Dissecting adaptive methods in GANs
Samy Jelassi
David Dobre
Arthur Mensch
Yuanzhi Li
Adaptive methods are a crucial component widely used for training generative adversarial networks (GANs). While there has been some work to … (see more)pinpoint the “marginal value of adaptive methods” in standard tasks, it remains unclear why they are still critical for GAN training.
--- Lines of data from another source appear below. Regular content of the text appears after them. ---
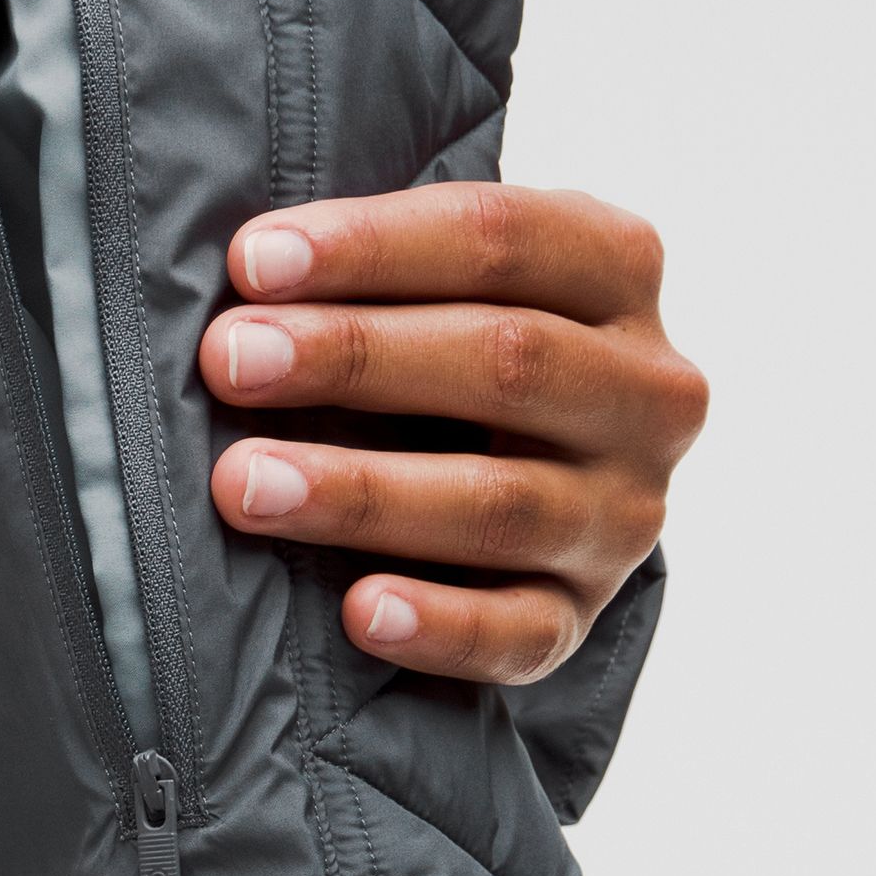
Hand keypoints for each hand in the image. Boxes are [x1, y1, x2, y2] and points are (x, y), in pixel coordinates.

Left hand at [199, 183, 708, 684]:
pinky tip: (359, 613)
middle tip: (228, 360)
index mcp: (616, 269)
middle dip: (354, 358)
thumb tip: (245, 274)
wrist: (524, 467)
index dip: (372, 246)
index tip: (251, 262)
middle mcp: (646, 392)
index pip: (503, 240)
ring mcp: (622, 513)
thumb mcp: (439, 274)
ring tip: (246, 485)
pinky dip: (441, 627)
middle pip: (508, 360)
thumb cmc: (440, 338)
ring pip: (501, 505)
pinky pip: (523, 635)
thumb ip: (372, 264)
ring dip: (363, 493)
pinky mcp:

In this paper, we formally study how adaptive methods help train GANs; inspired by the grafting method proposed in Agarwal et al. (2020), we separate the magnitude and direction components of the Adam updates, and graft them to the direction and magnitude of SGDA updates respectively. By considering an update rule with the magnitude of the Adam update and the normalized direction of SGD, we empirically show that the adaptive magnitude of Adam is key for GAN training. This motivates us to have a closer look at the class of normalized stochastic gradient descent ascent (nSGDA) methods in the context of GAN training. We propose a synthetic theoretical framework to compare the performance of nSGDA and SGDA for GAN training with neural networks. We prove that in that setting, GANs trained with nSGDA recover all the modes of the true distribution, whereas the same networks trained with SGDA (and any learning rate configuration) suffer from mode collapse. The critical insight in our analysis is that normalizing the gradients forces the discriminator and generator to be updated at the same pace. We also experimentally show that for several datasets, Adam’s performance can be recovered with nSGDA methods.